> WORK INSTRUCTION
Leave out the pictures and repeat every record exactly.

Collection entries
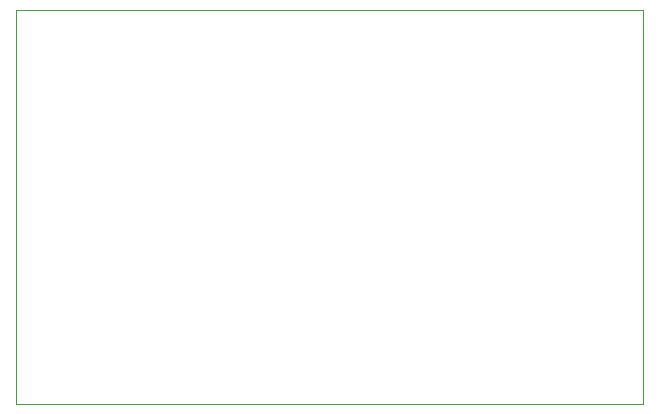
<source format=gbr>
%TF.GenerationSoftware,KiCad,Pcbnew,7.0.5-0*%
%TF.CreationDate,2023-07-08T10:54:15-04:00*%
%TF.ProjectId,PierogiNixiePSU,50696572-6f67-4694-9e69-786965505355,rev?*%
%TF.SameCoordinates,Original*%
%TF.FileFunction,Profile,NP*%
%FSLAX46Y46*%
G04 Gerber Fmt 4.6, Leading zero omitted, Abs format (unit mm)*
G04 Created by KiCad (PCBNEW 7.0.5-0) date 2023-07-08 10:54:15*
%MOMM*%
%LPD*%
G01*
G04 APERTURE LIST*
%TA.AperFunction,Profile*%
%ADD10C,0.050000*%
%TD*%
G04 APERTURE END LIST*
D10*
X169604850Y-88341100D02*
X116500000Y-88337500D01*
X116500000Y-88337500D02*
X116500000Y-121662500D01*
X169604850Y-121666100D02*
X169604850Y-88341100D01*
X116500000Y-121662500D02*
X169604850Y-121666100D01*
M02*

</source>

> RESPONSE
<source format=gbr>
%TF.GenerationSoftware,KiCad,Pcbnew,7.0.5-0*%
%TF.CreationDate,2023-07-08T10:54:15-04:00*%
%TF.ProjectId,PierogiNixiePSU,50696572-6f67-4694-9e69-786965505355,rev?*%
%TF.SameCoordinates,Original*%
%TF.FileFunction,Profile,NP*%
%FSLAX46Y46*%
G04 Gerber Fmt 4.6, Leading zero omitted, Abs format (unit mm)*
G04 Created by KiCad (PCBNEW 7.0.5-0) date 2023-07-08 10:54:15*
%MOMM*%
%LPD*%
G01*
G04 APERTURE LIST*
%TA.AperFunction,Profile*%
%ADD10C,0.050000*%
%TD*%
G04 APERTURE END LIST*
D10*
X169604850Y-88341100D02*
X116500000Y-88337500D01*
X116500000Y-88337500D02*
X116500000Y-121662500D01*
X169604850Y-121666100D02*
X169604850Y-88341100D01*
X116500000Y-121662500D02*
X169604850Y-121666100D01*
M02*

</source>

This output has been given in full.